[Opening Records section]

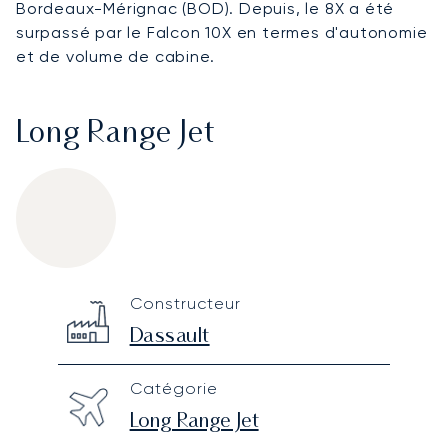
Bordeaux-Mérignac (BOD). Depuis, le 8X a été
surpassé par le Falcon 10X en termes d'autonomie
et de volume de cabine.
Long Range Jet
Dassault Falcon 8X
Specification
Value
Constructeur
Technical specifications
Dassault
Catégorie
Long Range Jet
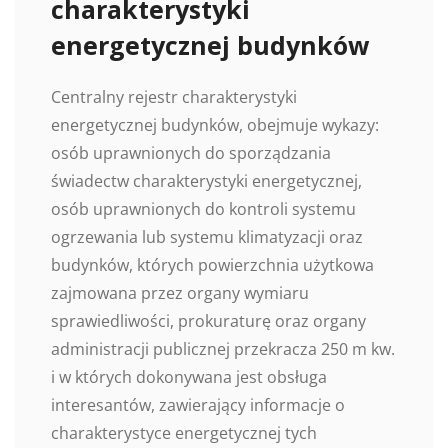
charakterystyki
energetycznej budynków
Centralny rejestr charakterystyki
energetycznej budynków, obejmuje wykazy:
osób uprawnionych do sporządzania
świadectw charakterystyki energetycznej,
osób uprawnionych do kontroli systemu
ogrzewania lub systemu klimatyzacji oraz
budynków, których powierzchnia użytkowa
zajmowana przez organy wymiaru
sprawiedliwości, prokuraturę oraz organy
administracji publicznej przekracza 250 m kw.
i w których dokonywana jest obsługa
interesantów, zawierający informacje o
charakterystyce energetycznej tych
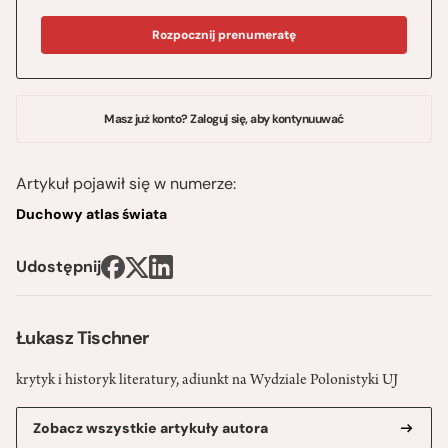
Rozpocznij prenumeratę
Masz już konto? Zaloguj się, aby kontynuuwać
Artykuł pojawił się w numerze:
Duchowy atlas świata
Udostępnij
Łukasz Tischner
krytyk i historyk literatury, adiunkt na Wydziale Polonistyki UJ
Zobacz wszystkie artykuły autora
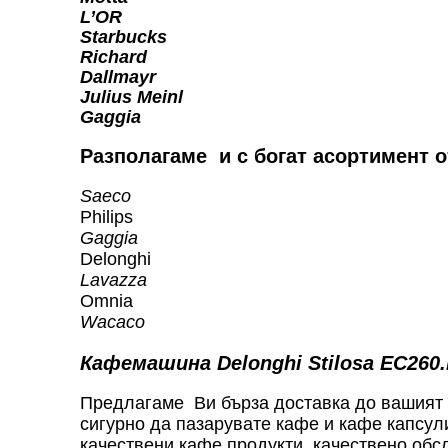
L’OR
Starbucks
Richard
Dallmayr
Julius Meinl
Gaggia
Разполагаме и с богат асортимент 
Saeco
Philips
Gaggia
Delonghi
Lavazza
Omnia
Wacaco
Кафемашина Delonghi Stilosa EC260
Предлагаме Ви бърза доставка до вашият д
сигурно да пазарувате кафе и кафе капсул
качествени кафе продукти, качествено обсл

[Closing Records section]

- [The problem]: Could you repeat each line above exactly as written? Omit the pictures.

- [Response to the task]:
Bordeaux-Mérignac (BOD). Depuis, le 8X a été
surpassé par le Falcon 10X en termes d'autonomie
et de volume de cabine.
Long Range Jet
Dassault Falcon 8X
Specification
Value
Constructeur
Technical specifications
Dassault
Catégorie
Long Range Jet
charakterystyki
energetycznej budynków
Centralny rejestr charakterystyki
energetycznej budynków, obejmuje wykazy:
osób uprawnionych do sporządzania
świadectw charakterystyki energetycznej,
osób uprawnionych do kontroli systemu
ogrzewania lub systemu klimatyzacji oraz
budynków, których powierzchnia użytkowa
zajmowana przez organy wymiaru
sprawiedliwości, prokuraturę oraz organy
administracji publicznej przekracza 250 m kw.
i w których dokonywana jest obsługa
interesantów, zawierający informacje o
charakterystyce energetycznej tych
Rozpocznij prenumeratę
Masz już konto? Zaloguj się, aby kontynuuwać
Artykuł pojawił się w numerze:
Duchowy atlas świata
Udostępnij
Łukasz Tischner
krytyk i historyk literatury, adiunkt na Wydziale Polonistyki UJ
Zobacz wszystkie artykuły autora
L’OR
Starbucks
Richard
Dallmayr
Julius Meinl
Gaggia
Разполагаме и с богат асортимент 
Saeco
Philips
Gaggia
Delonghi
Lavazza
Omnia
Wacaco
Кафемашина Delonghi Stilosa EC260
Предлагаме Ви бърза доставка до вашият д
сигурно да пазарувате кафе и кафе капсул
качествени кафе продукти, качествено обсл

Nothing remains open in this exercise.